Much of Mancuso’s style is rooted in blues-rock, informed by jazz, but his fingerstyle technique draws upon classical guitar. Mancuso has two positions for his right-hand picking. One, for addressing scale-based runs, the other using thumb and all four digits of his right-hand to play arpeggios and skip strings. When he applies both together the results are jaw-dropping.
And then there is his left-hand technique. Here the idea is all about executing his note choices with economy of movement. Again, it was classical guitar that helped him incorporate this sense of economy when addressing the fretboard.
“I you have an elegant motion – especially with the left hand – things will be easier, so I always tried to not stress out my left hand too much,” he says. “Especially on the electric guitar, you don’t need too much strength in the left hand, so whenever I do a line, even if it’s complicated, I always try to not move my left hand too much. It’s always a matter of balance. Like for the legato thing, I always try to have strength and volume, but at the same time not press on the fretboard too much.”

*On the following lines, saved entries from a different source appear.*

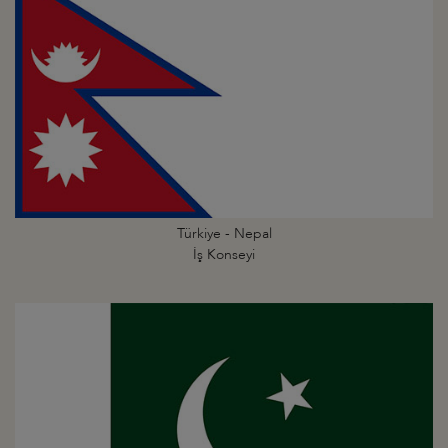
Türkiye - Nepal
İş Konseyi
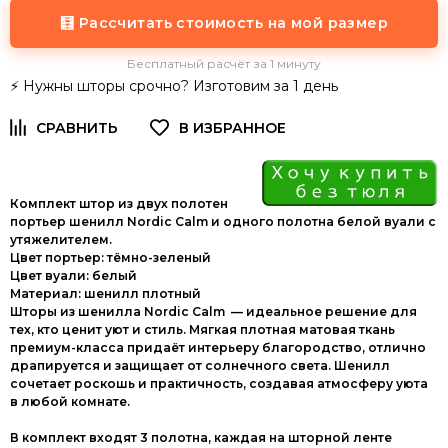
🧮 Рассчитать стоимость на мой размер
Бесплатный расчёт за 1 минуту
⚡ Нужны шторы срочно? Изготовим за 1 день
Комплект штор из двух полотен
портьер шенилл Nordic Calm и одного полотна белой вуали с
утяжелителем.
Цвет портьер: тёмно-зеленый
Цвет вуали: белый
Материал: шенилл плотный
Шторы из шенилла Nordic Calm — идеальное решение для
тех, кто ценит уют и стиль. Мягкая плотная матовая ткань
премиум-класса придаёт интерьеру благородство, отлично
драпируется и защищает от солнечного света. Шенилл
сочетает роскошь и практичность, создавая атмосферу уюта
в любой комнате.
В комплект входят 3 полотна, каждая на шторной ленте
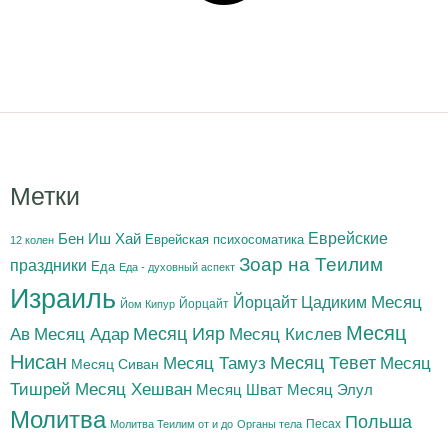
Метки
Бен Иш Хай
Еврейские
Еврейская психосоматика
12 колен
Зоар на Теилим
праздники
Еда
Еда - духовный аспект
Израиль
Йорцайт Цадиким
Месяц
Йорцайт
Йом Кипур
Месяц
Месяц Адар
Месяц Ияр
Месяц Кислев
Ав
Нисан
Месяц Тамуз
Месяц Тевет
Месяц
Месяц Сиван
Тишрей
Месяц Хешван
Месяц Шват
Месяц Элул
Молитва
Польша
Песах
Молитва Теилим от и до
Органы тела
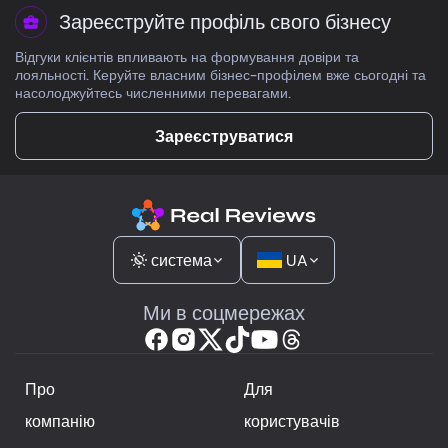
Зареєструйте профіль свого бізнесу
Відгуки клієнтів впливають на формування довіри та
лояльності. Керуйте власним бізнес-профілем вже сьогодні та
насолоджуйтесь численними перевагами.
Зареєструватися
система
UA
Ми в соцмережах
Про
Для
компанію
користувачів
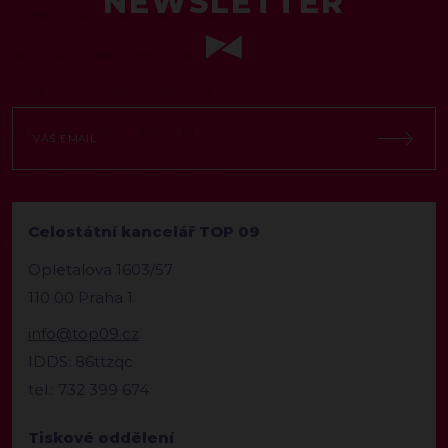
NEWSLETTER
Celostátní kancelář TOP 09
Opletalova 1603/57
110 00 Praha 1
info@top09.cz
IDDS: 86ttzqc
tel.: 732 399 674
Tiskové oddělení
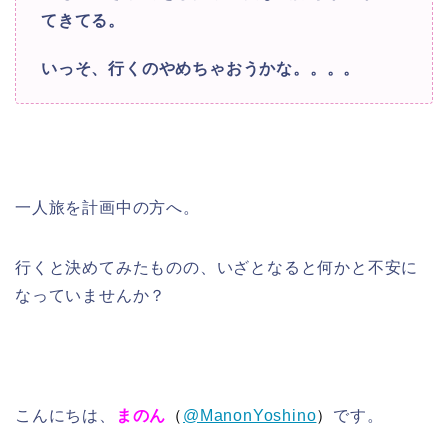
てきてる。
いっそ、行くのやめちゃおうかな。。。。
一人旅を計画中の方へ。
行くと決めてみたものの、いざとなると何かと不安に
なっていませんか？
こんにちは、
まのん
（
@ManonYoshino
）
です。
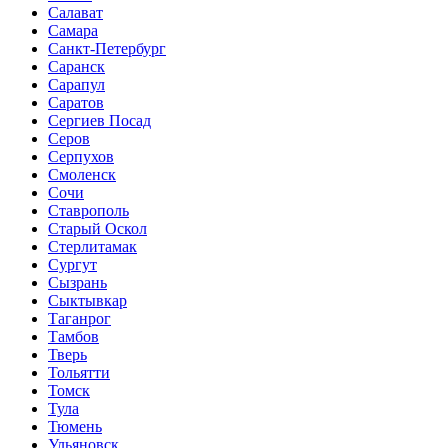
Салават
Самара
Санкт-Петербург
Саранск
Сарапул
Саратов
Сергиев Посад
Серов
Серпухов
Смоленск
Сочи
Ставрополь
Старый Оскол
Стерлитамак
Сургут
Сызрань
Сыктывкар
Таганрог
Тамбов
Тверь
Тольятти
Томск
Тула
Тюмень
Ульяновск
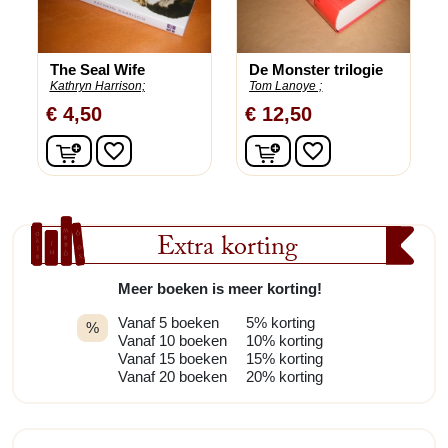
The Seal Wife
De Monster trilogie
Kathryn Harrison;
Tom Lanoye ;
€ 4,50
€ 12,50
In winkelwagen
In winkelwagen
favorite_border
favorite_border
Extra korting
Meer boeken is meer korting!
Vanaf 5 boeken
5% korting
%
Vanaf 10 boeken
10% korting
Vanaf 15 boeken
15% korting
Vanaf 20 boeken
20% korting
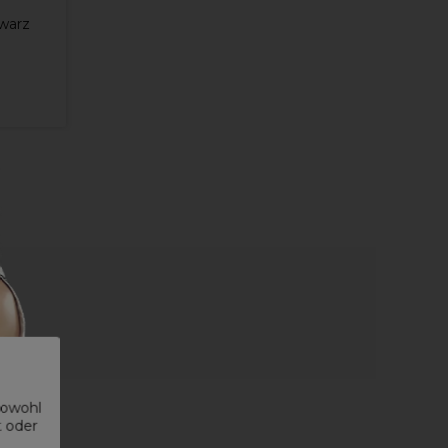
warz
sowohl
t oder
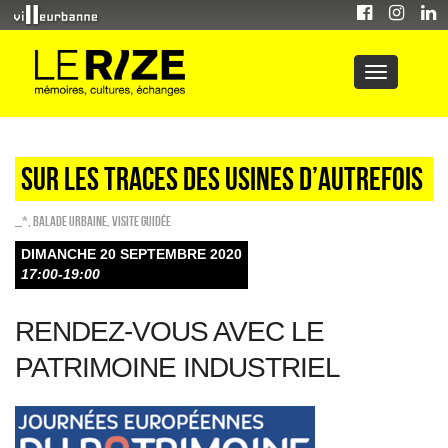
Sur les traces des usines d’autrefois
_*
,
Balade urbaine
,
Visite guidée
DIMANCHE 20 SEPTEMBRE 2020
17:00-19:00
RENDEZ-VOUS AVEC LE
PATRIMOINE INDUSTRIEL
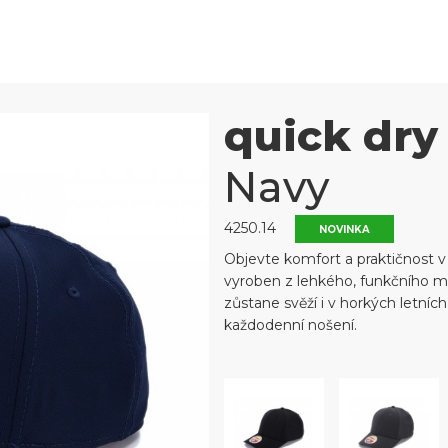
quick dry
Navy
4250.14
NOVINKA
Objevte komfort a praktičnost v
vyroben z lehkého, funkčního ma
zůstane svěží i v horkých letních
každodenní nošení.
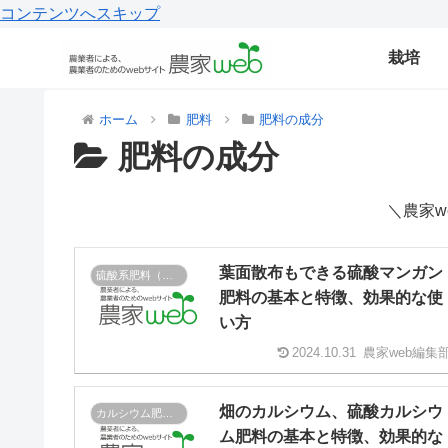
コンテンツへスキップ
栽培
ホーム
肥料
肥料の成分
肥料の成分
＼農家w
葉面散布もできる硫酸マンガン
硫酸系肥料（硫酸根肥料）
肥料の基本と特徴、効果的な使
い方
2024.10.31
農家web編集
畑のカルシウム、硫酸カルシウ
カルシウム肥料・石灰肥料
ム肥料の基本と特徴、効果的な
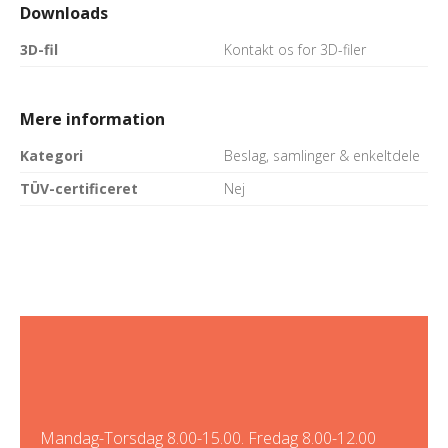
Downloads
3D-fil
Kontakt os for 3D-filer
Mere information
Kategori
Beslag, samlinger & enkeltdele
TÜV-certificeret
Nej
Mandag-Torsdag 8.00-15.00. Fredag 8.00-12.00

Mancuso says he prefers to pick the notes with clean tone, and play legato lines on distorted guitar, but the key is to mix them. When Mancuso spoke to MusicRadar earlier in the year, he said his practice routine would incorporate all of these approaches together, rather than focusing on one aspect of his playing, which is where learning songs comes in useful.

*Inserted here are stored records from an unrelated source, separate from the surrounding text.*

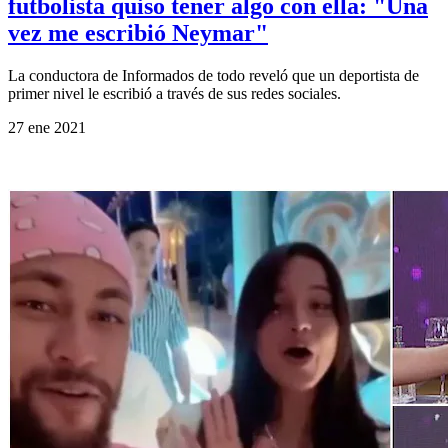
futbolista quiso tener algo con ella: "Una
vez me escribió Neymar"
La conductora de Informados de todo reveló que un deportista de
primer nivel le escribió a través de sus redes sociales.
27 ene 2021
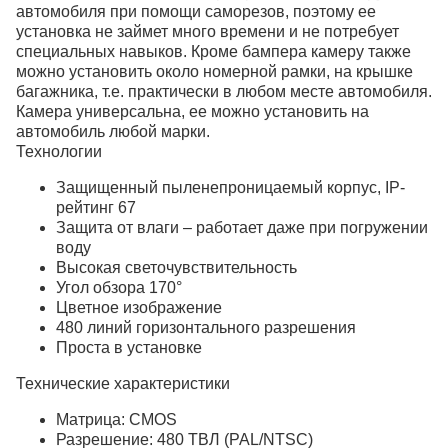
автомобиля при помощи саморезов, поэтому ее
установка не займет много времени и не потребует
специальных навыков. Кроме бампера камеру также
можно установить около номерной рамки, на крышке
багажника, т.е. практически в любом месте автомобиля.
Камера универсальна, ее можно установить на
автомобиль любой марки.
Технологии
Защищенный пыленепроницаемый корпус, IP-
рейтинг 67
Защита от влаги – работает даже при погружении
воду
Высокая светочувствительность
Угол обзора 170°
Цветное изображение
480 линий горизонтального разрешения
Проста в установке
Технические характеристики
Матрица: CMOS
Разрешение: 480 ТВЛ (PAL/NTSC)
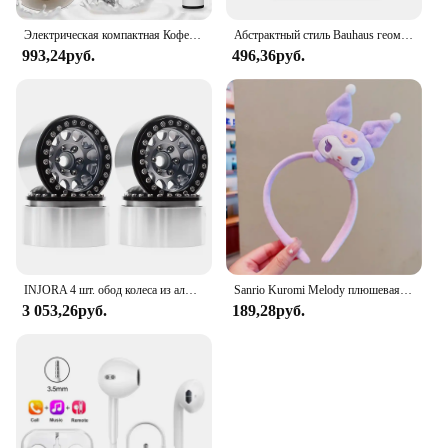
hair's well-being.
Электрическая компактная Кофеварка USB, ручной мини-блендер для кофе, капучино, крема, дома
Абстрактный стиль Bauhaus геометрические настенные художественные плакаты принты винтажные черные бежевые линии холст картины для современного домашнего декора
993,24руб.
496,36руб.
INJORA 4 шт. обод колеса из алюминиевого сплава с ЧПУ 1,9 для 1/10 RC гусеничного автомобиля Axial SCX10 90046 AXI03007 TRX4 VS4-10 Redcat Gen8
Sanrio Kuromi Melody плюшевая кукла для мытья лица, милая коричная, милая, нескользящая, эластичная, аксессуары для волос
3 053,26руб.
189,28руб.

“I just grab the guitar and play what excites me most in that moment,” he said. “I always try to learn songs, because for me repertoire is a very important thing, and when you learn songs you learn a lot.
“Musically speaking, the three most important things are rhythm, melody and harmony. You can learn these three things when you are learning a song. That’s what I try to do everyday.
“I try to learn repertoire. I try to work on my solos, of course. I try to work on my technique. But I like to work on these together. I don’t like to work only on my technique, or only on my legato, or on my timing. I like to work on these together, and that’s how my practice works.”
In the video, Mancuso emphasises the importance of using your pinky, of being mindful of intonation when learning how to bend. But perhaps some of his most salient advice for guitarists is to look beyond the instrument for inspiration. Mancuso, like players such as Frank Gambale, says we have much to learn from saxophonists and pianists.
“When I was at the conservatory at the music school in Palermo I learned a lot from listening to other players, like sax players or piano players,” says Mancuso. “That’s really where I started to develop my jazz vocabulary. This helps you think about the guitar in a diverse way, because if you only listen to guitar players you will come out with only guitaristic things. Good advice would be to listen to different solos, especially sax players because it is a monodic instrument – they work a lot on their phrasing and their improvising skills.”
You can check out Mancuso’s masterclass above. In other news, Mancuso has just been confirmed as one of the educators in Steve Vai’s all-star team at the Vai Academy 7.0, which will be held in Orlando, Florida in January 2024. The news was announced in the most appropriately with Mancuso delivering a blistering performance of Steve Vai classic Eugene’s Trick Back from the movie Crossroads.